> _Work item_
Scan the data below and copy each line where "Northern" occurs.

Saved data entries
<<<<

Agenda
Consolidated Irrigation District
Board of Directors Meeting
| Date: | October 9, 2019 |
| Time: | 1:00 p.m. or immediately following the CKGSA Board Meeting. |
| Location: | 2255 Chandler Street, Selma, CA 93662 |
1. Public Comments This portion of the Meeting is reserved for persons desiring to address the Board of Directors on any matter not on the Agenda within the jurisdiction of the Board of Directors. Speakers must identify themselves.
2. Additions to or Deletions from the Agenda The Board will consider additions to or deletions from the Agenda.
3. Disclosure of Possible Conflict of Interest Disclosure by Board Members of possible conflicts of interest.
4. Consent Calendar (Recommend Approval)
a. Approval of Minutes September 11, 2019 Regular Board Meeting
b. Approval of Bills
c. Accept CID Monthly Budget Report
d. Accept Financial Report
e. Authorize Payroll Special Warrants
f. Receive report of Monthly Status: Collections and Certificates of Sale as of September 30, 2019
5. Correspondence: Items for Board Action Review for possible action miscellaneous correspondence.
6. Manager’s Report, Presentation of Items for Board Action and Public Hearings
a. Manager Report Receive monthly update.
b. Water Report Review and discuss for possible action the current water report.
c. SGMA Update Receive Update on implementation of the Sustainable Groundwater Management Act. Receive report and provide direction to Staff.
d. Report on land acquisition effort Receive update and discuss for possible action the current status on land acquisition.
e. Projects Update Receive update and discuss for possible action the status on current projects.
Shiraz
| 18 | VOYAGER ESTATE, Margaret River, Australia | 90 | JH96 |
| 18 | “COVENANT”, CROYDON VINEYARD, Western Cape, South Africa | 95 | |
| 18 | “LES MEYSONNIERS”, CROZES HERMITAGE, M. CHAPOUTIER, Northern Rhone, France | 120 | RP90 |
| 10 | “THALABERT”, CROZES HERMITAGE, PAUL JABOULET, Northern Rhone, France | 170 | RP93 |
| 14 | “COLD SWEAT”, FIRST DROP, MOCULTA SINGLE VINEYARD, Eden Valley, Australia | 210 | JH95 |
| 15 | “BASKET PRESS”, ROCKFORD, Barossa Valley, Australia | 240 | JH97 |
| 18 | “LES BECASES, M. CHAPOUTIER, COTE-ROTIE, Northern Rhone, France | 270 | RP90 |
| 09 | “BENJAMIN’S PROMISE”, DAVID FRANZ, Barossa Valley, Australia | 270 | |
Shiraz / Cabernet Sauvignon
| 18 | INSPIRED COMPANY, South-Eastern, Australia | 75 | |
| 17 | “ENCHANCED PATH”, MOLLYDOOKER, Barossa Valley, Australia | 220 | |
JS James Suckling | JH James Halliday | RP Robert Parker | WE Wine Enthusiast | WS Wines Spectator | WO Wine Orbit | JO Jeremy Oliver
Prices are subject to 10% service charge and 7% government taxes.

>>>>

> _Task answer_
| 18 | “LES MEYSONNIERS”, CROZES HERMITAGE, M. CHAPOUTIER, Northern Rhone, France | 120 | RP90 |
| 10 | “THALABERT”, CROZES HERMITAGE, PAUL JABOULET, Northern Rhone, France | 170 | RP93 |
| 18 | “LES BECASES, M. CHAPOUTIER, COTE-ROTIE, Northern Rhone, France | 270 | RP90 |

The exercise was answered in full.